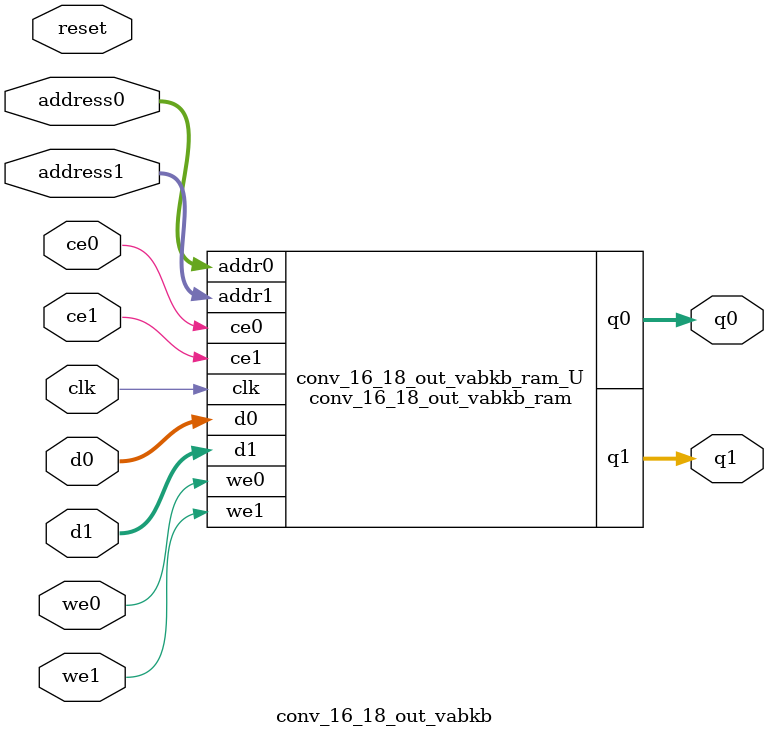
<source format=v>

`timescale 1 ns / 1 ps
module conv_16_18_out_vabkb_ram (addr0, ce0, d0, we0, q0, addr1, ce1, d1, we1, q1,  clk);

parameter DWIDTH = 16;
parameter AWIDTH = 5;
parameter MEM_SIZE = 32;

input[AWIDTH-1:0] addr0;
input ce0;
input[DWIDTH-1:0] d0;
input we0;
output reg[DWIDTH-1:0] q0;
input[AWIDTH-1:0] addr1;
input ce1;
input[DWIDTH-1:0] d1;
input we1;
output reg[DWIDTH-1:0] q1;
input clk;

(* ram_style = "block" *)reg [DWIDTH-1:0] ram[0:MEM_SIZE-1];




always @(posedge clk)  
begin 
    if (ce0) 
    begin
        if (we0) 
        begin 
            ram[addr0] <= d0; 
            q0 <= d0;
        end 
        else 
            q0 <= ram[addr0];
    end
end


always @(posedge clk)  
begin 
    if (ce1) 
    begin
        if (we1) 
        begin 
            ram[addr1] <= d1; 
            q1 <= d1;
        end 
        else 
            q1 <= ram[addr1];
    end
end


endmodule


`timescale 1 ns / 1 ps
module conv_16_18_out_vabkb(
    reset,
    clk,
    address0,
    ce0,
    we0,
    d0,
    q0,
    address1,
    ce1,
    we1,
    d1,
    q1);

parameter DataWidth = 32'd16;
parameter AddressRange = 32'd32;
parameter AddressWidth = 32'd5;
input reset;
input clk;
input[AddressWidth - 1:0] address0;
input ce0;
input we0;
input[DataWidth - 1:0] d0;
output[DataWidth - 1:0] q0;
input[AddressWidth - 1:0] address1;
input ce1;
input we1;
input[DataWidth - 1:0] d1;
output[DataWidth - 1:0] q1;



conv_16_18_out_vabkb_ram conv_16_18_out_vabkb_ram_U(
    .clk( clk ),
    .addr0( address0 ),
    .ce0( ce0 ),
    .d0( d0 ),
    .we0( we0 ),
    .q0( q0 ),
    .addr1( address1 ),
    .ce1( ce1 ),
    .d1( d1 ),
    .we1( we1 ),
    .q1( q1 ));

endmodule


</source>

-*-

| YOUR OBJECTIVE |
Find the lines in the records that contain the word "DataWidth", then copy every one of them.

| SOLUTION |
parameter DataWidth = 32'd16;
input[DataWidth - 1:0] d0;
output[DataWidth - 1:0] q0;
input[DataWidth - 1:0] d1;
output[DataWidth - 1:0] q1;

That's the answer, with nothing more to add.